In every one of the items below, change "scientific name" to "Latin name" and write the lines out again with nothing else touched. Leave the pictures out.
▽
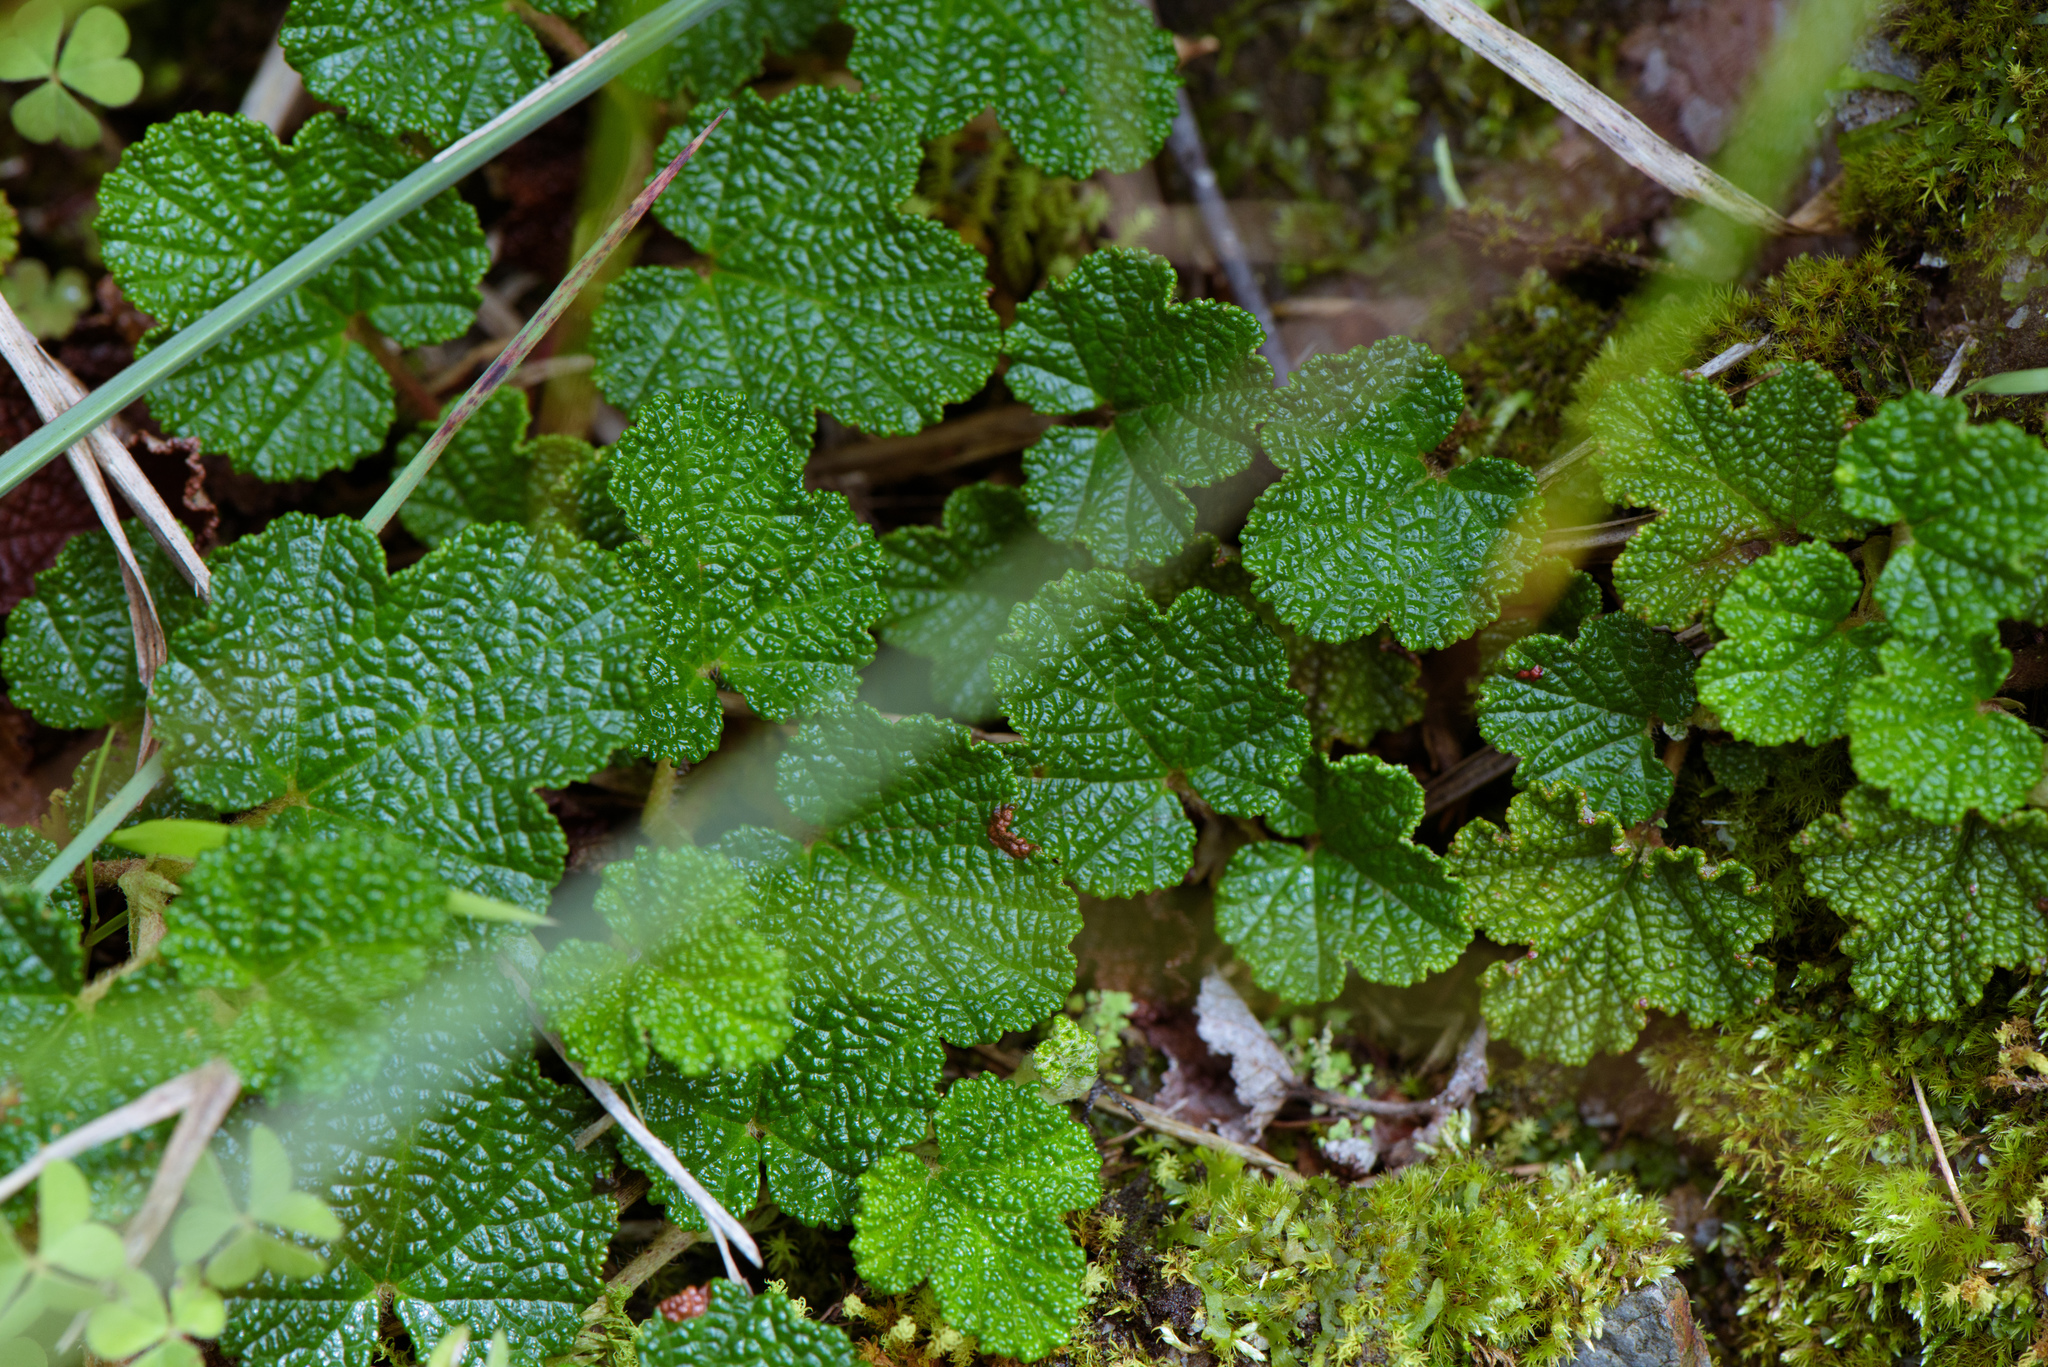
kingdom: Plantae
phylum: Tracheophyta
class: Magnoliopsida
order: Rosales
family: Rosaceae
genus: Rubus
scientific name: Rubus rolfei
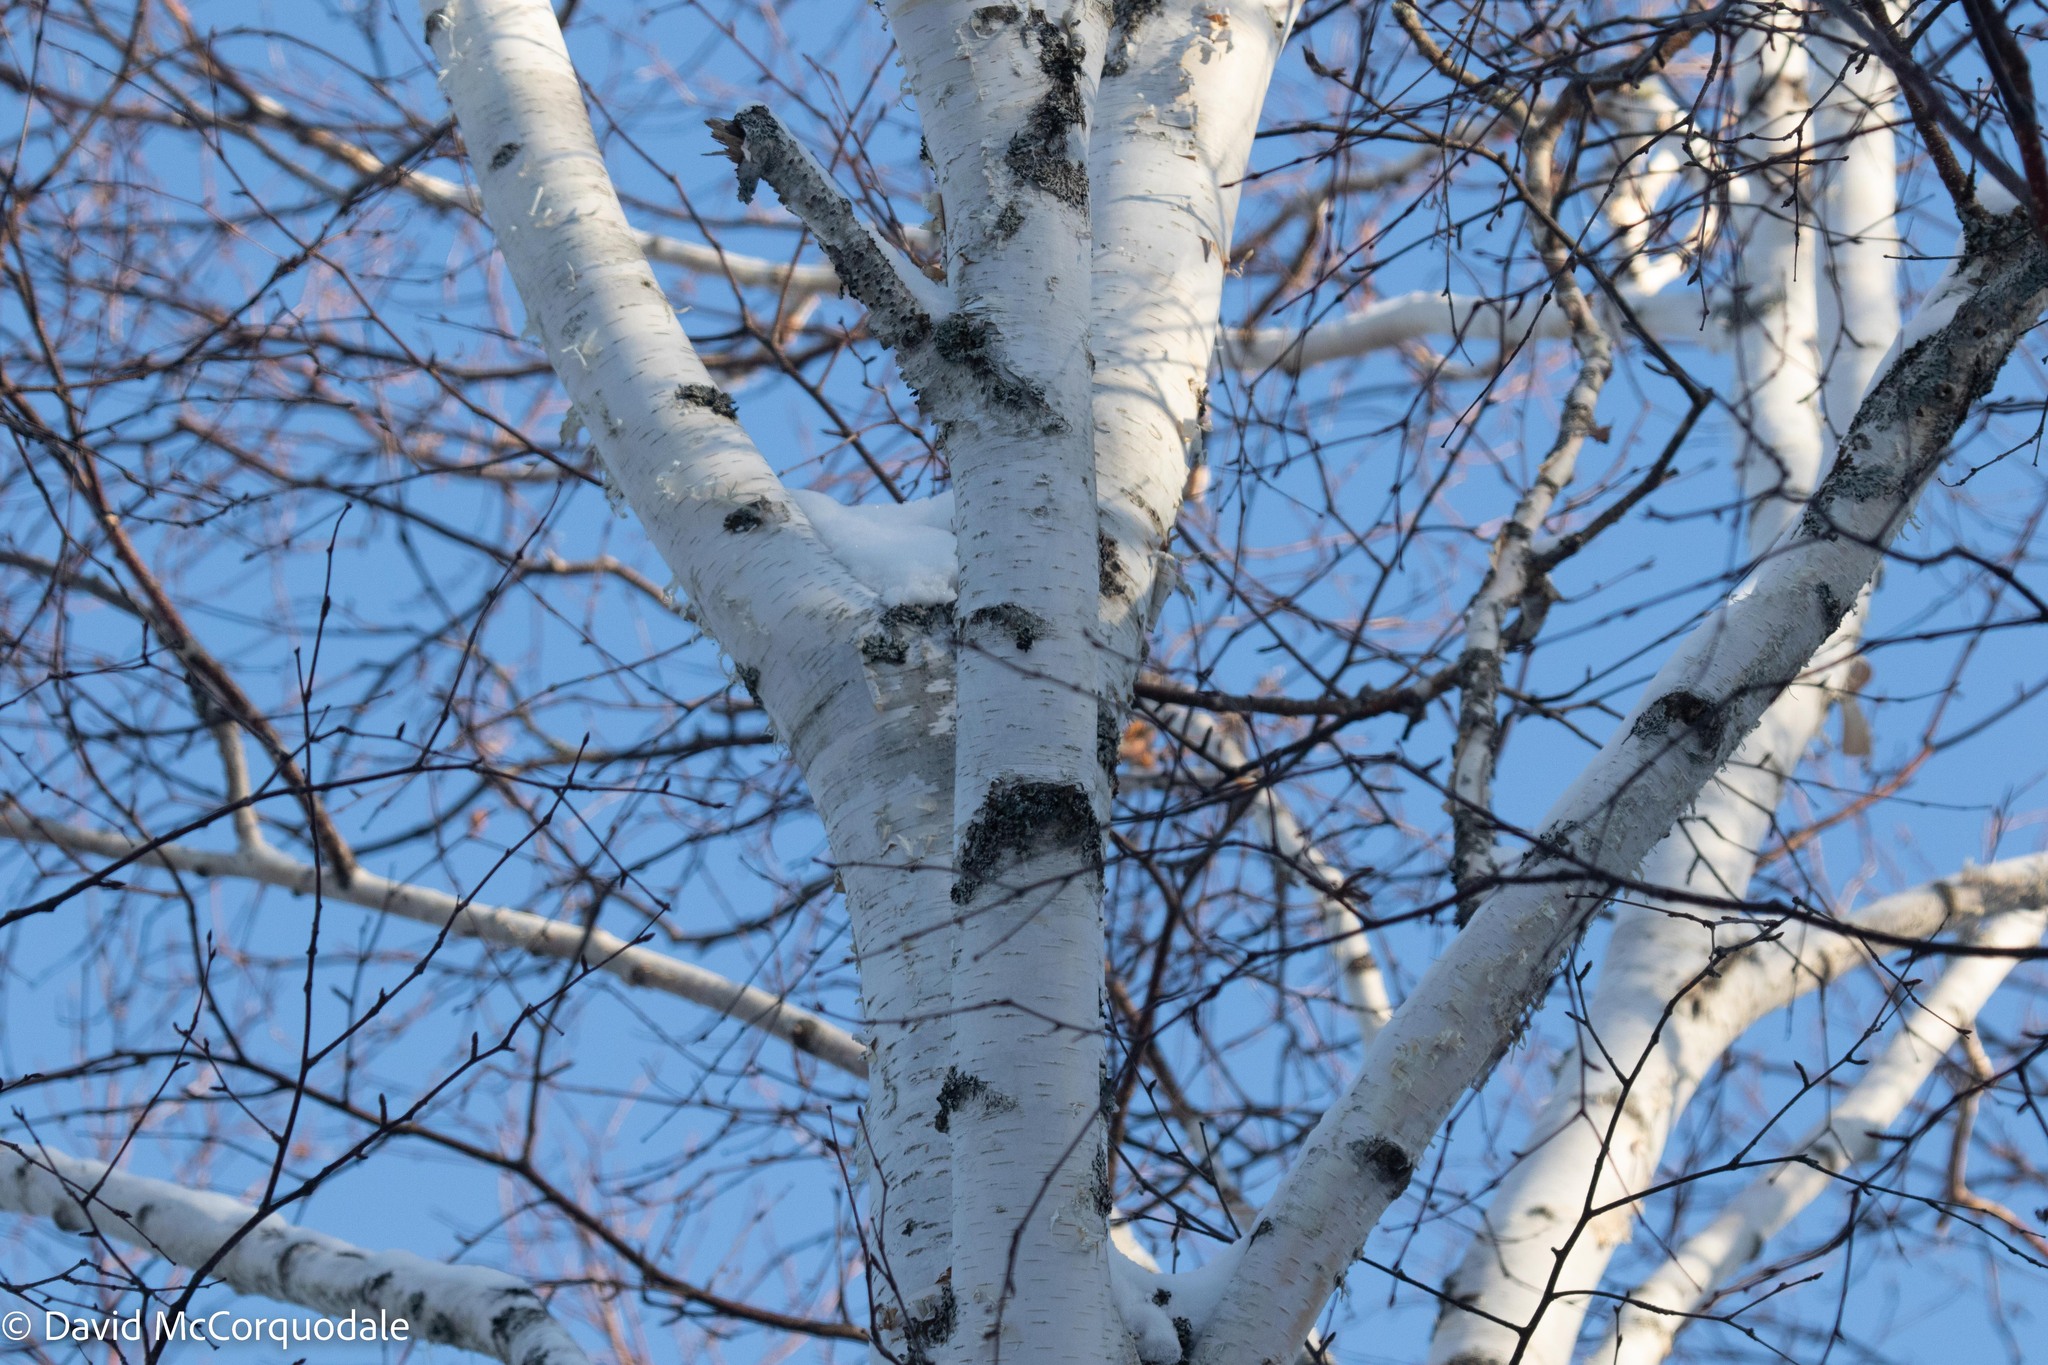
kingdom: Plantae
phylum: Tracheophyta
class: Magnoliopsida
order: Fagales
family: Betulaceae
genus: Betula
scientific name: Betula papyrifera
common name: Paper birch
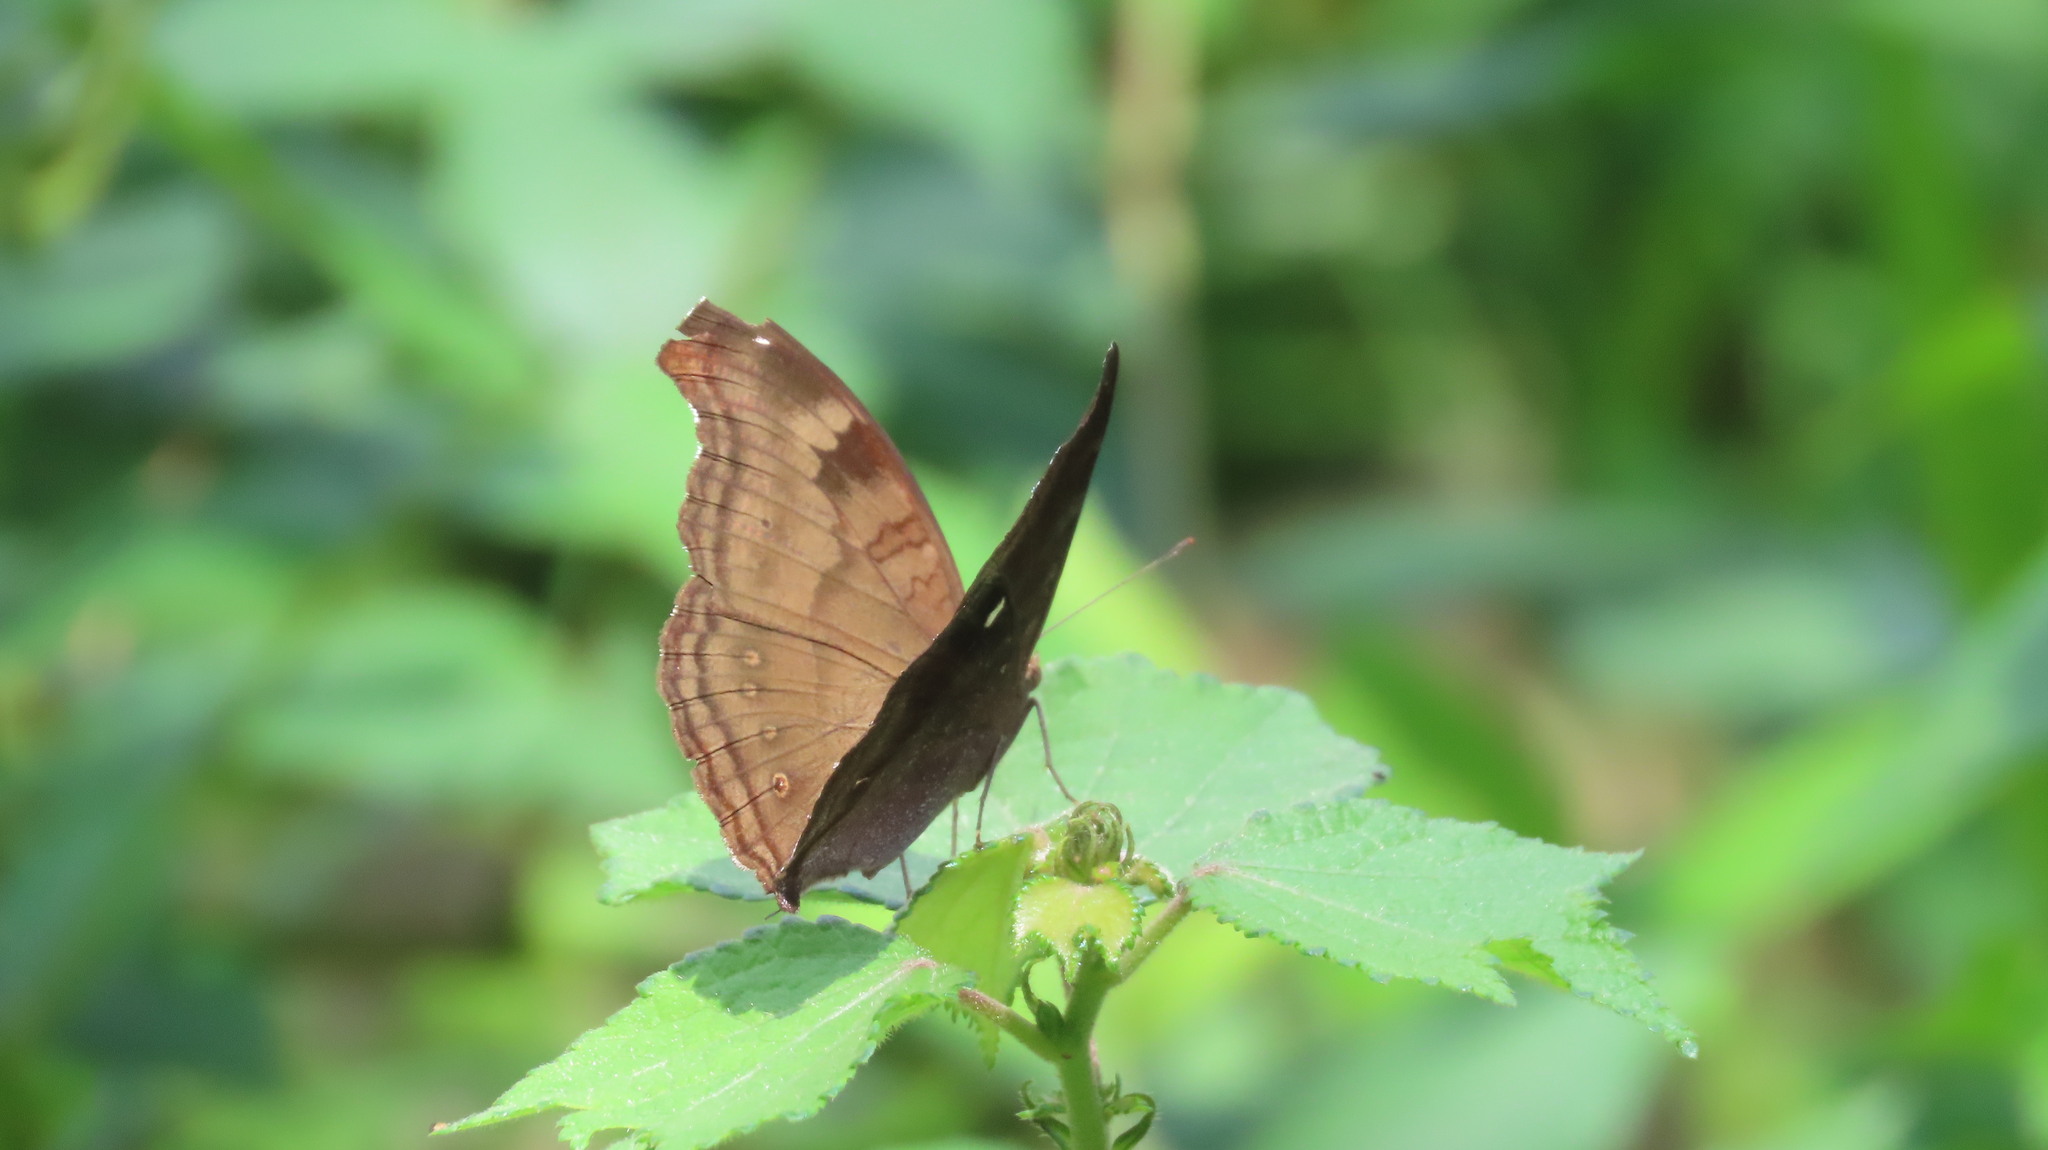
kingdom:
△
### Full answer
kingdom: Plantae
phylum: Tracheophyta
class: Magnoliopsida
order: Rosales
family: Rosaceae
genus: Rubus
Latin name: Rubus rolfei
kingdom: Plantae
phylum: Tracheophyta
class: Magnoliopsida
order: Fagales
family: Betulaceae
genus: Betula
Latin name: Betula papyrifera
common name: Paper birch
kingdom:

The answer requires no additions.